Cada
vez con más frecuencia, me resulta imposible conectar con la mayor parte de las
propuestas cinematográficas actuales. Comienza a serme habitual asistir a
estrenos que me dejan completamente frío y confirmar que he tirado a la basura
el tiempo empleado en visionar una cinta. Pero, sobre todo, a menudo se me hace
muy incomprensible entender las razones por las que determinados largometrajes
reciben premios y distinciones. Sin ir más lejos, “El triángulo de la tristeza”
ganó la última Palma de Oro del Festival de Cannes y opta al Oscar a la mejor
película y, sinceramente, no sé qué le encuentran. A escasos minutos del
inicio, supe que sus casi dos horas y media de proyección me supondrían un
martirio y, por desgracia, acerté.
Por
lo visto, se postula como una crítica o sátira mordaz que, deduzco, aspira a
llamar la atención por la vía de la excentricidad y la exageración.

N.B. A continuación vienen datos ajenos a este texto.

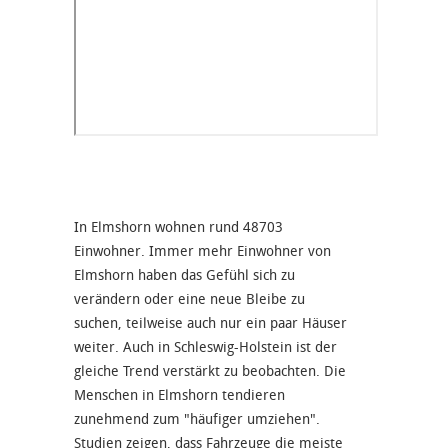
In Elmshorn wohnen rund 48703
Einwohner. Immer mehr Einwohner von
Elmshorn haben das Gefühl sich zu
verändern oder eine neue Bleibe zu
suchen, teilweise auch nur ein paar Häuser
weiter. Auch in Schleswig-Holstein ist der
gleiche Trend verstärkt zu beobachten. Die
Menschen in Elmshorn tendieren
zunehmend zum "häufiger umziehen".
Studien zeigen, dass Fahrzeuge die meiste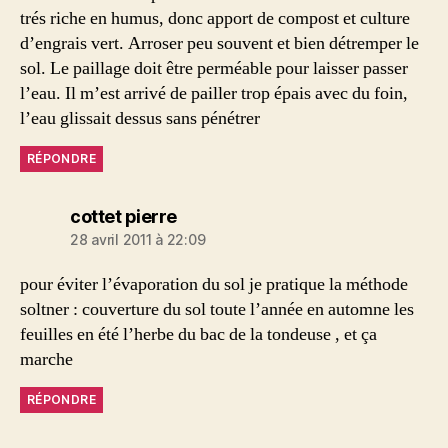
trés riche en humus, donc apport de compost et culture
d’engrais vert. Arroser peu souvent et bien détremper le
sol. Le paillage doit être perméable pour laisser passer
l’eau. Il m’est arrivé de pailler trop épais avec du foin,
l’eau glissait dessus sans pénétrer
RÉPONDRE
dit :
cottet pierre
28 avril 2011 à 22:09
pour éviter l’évaporation du sol je pratique la méthode
soltner : couverture du sol toute l’année en automne les
feuilles en été l’herbe du bac de la tondeuse , et ça
marche
RÉPONDRE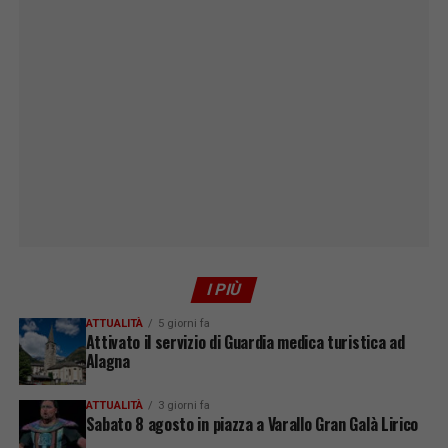
I PIÙ
ATTUALITÀ
5 giorni fa
Attivato il servizio di Guardia medica turistica ad
Alagna
ATTUALITÀ
3 giorni fa
Sabato 8 agosto in piazza a Varallo Gran Galà Lirico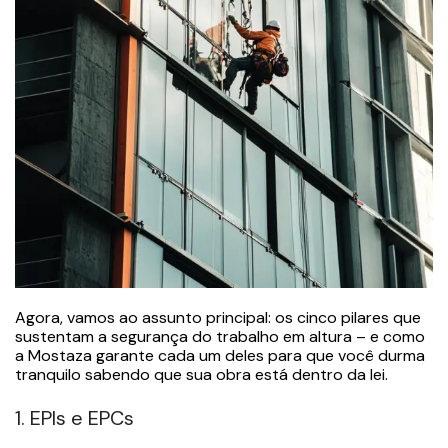
Agora, vamos ao assunto principal: os cinco pilares que
sustentam a segurança do trabalho em altura – e como
a Mostaza garante cada um deles para que você durma
tranquilo sabendo que sua obra está dentro da lei.
1. EPIs e EPCs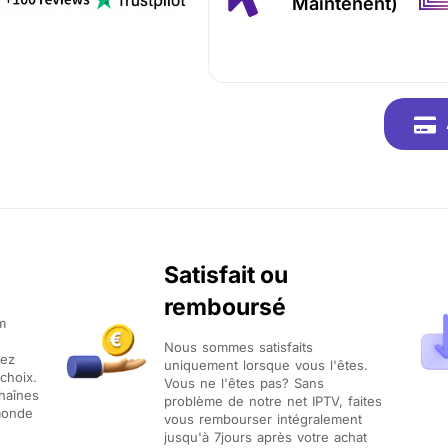
Maintenent)
Satisfait ou
remboursé
m
Nous sommes satisfaits
vez
uniquement lorsque vous l'êtes.
choix.
Vous ne l'êtes pas? Sans
chaînes
problème de notre net IPTV, faites
 monde
vous rembourser intégralement
jusqu'à 7jours après votre achat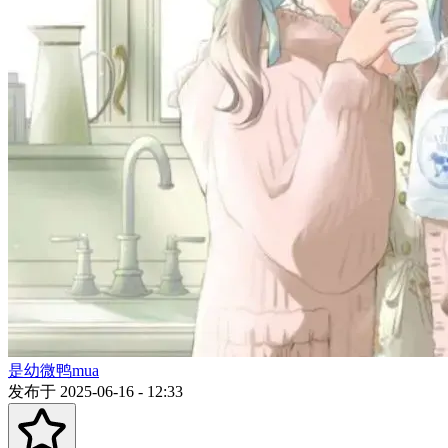
是幼微鸭mua
发布于 2025-06-16 - 12:33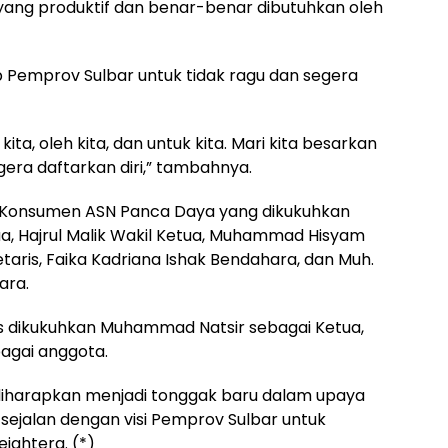
ang produktif dan benar-benar dibutuhkan oleh
p Pemprov Sulbar untuk tidak ragu dan segera
kita, oleh kita, dan untuk kita. Mari kita besarkan
gera daftarkan diri,” tambahnya.
 Konsumen ASN Panca Daya yang dikukuhkan
tua, Hajrul Malik Wakil Ketua, Muhammad Hisyam
etaris, Faika Kadriana Ishak Bendahara, dan Muh.
ara.
 dikukuhkan Muhammad Natsir sebagai Ketua,
bagai anggota.
 diharapkan menjadi tonggak baru dalam upaya
sejalan dengan visi Pemprov Sulbar untuk
jahtera. (*)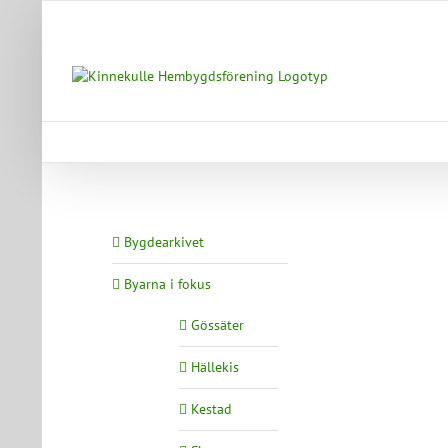
Fortsätt
till
innehållet
Bygdearkivet
Byarna i fokus
Gössäter
Hällekis
Kestad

En
cualquier caso, yo tan sólo veo un cúmulo de escenas sin sentido, desprovistas de
gracia y carentes interés. Ni los personajes, ni la trama (de tenerla), ni la
forma de narrar de su director, me ofrecieron aliciente alguno. Si pretendía
hacer reír, fracasó completamente conmigo y con los escasos sufridores que me
acompañaban en la sala. No escuché una mera carcajada ni esbocé una mínima
sonrisa. Si, por el contrario, el propósito se centraba en parecer incisivo o
reflexivo frente a este mundo vacuo y superficial imperante, tampoco acertó. Lo
que sí destila es una arrogancia pretenciosa y una superficialidad en ningún
momento compensada por un toque sutil o brillante, limitándose a desprender un
tufillo a esnobismo pueril y hortera.
Un
grupo de modelos e “influencers” (signifique lo que signifique) acuden como
invitados a un crucero de lujo repleto de millonarios, con un capitán comunista
y alcohólico al mando y en el que las jerarquías sociales se aplican de una
forma implacable. Una fuerte tormenta termina por hundir el barco aunque, lamentablemente,
no aniquila a todos los pasajeros, de modo que el metraje continúa a cargo a
algunos supervivientes, esta vez en una isla desierta, donde las circunstancias
se tornan hasta el punto de que una humilde tripulante filipina, gracias a sus
dotes para sobrevivir, se convierte en la líder del grupo.
Desde
luego, se requiere una dosis muy superior de gracia y de contenidos para
abordar un censura perspicaz de la sociedad capitalista de manera entretenida,
divertida e irónica. Y ahora vuelvo de nuevo a mi duda del principio. ¿Qué
apreciaron los miembros del jurado de Cannes o qué entendieron los académicos
de Hollywood para catapultar a “El triángulo de la tristeza” a un puesto entre
los mejores trabajos del año? Desde luego, el realizador sueco Ruben Östlund apuntaba
maneras, siendo al cine actual lo que determinados artistas que exponen sus
obras en la Feria Internacional de Arte Contemporáneo de España (ARCO) lo son a
otras disciplinas artísticas. Para este colectivo, la extravagancia se alza
como la nueva elegancia y sus ideas han de plasmarse desde la exageración, la
desproporción o, mejor aún, cayendo en la ridiculez. Por aquello de que, para
gustos, colores, no seré yo quien impida la libertad expresión de este cineasta
que, a buen seguro, contará con numerosos seguidores. Ahora bien, habida cuenta
de que la célebre frase “no se puede gustar a todo el mundo” halla su reverso
en “no se puede disgustar a todo el mundo”, sus propuestas en absoluto están
hechas para mí. El film ha sido también noticia reciente por la trágica muerte
de su joven protagonista, Charlbi Dean, a los veintidós años. El único rostro
conocido dentro del elenco es el de Woody Harrelson (“Tres anuncios en las
afueras” o “El escándalo de Larry Flynt”).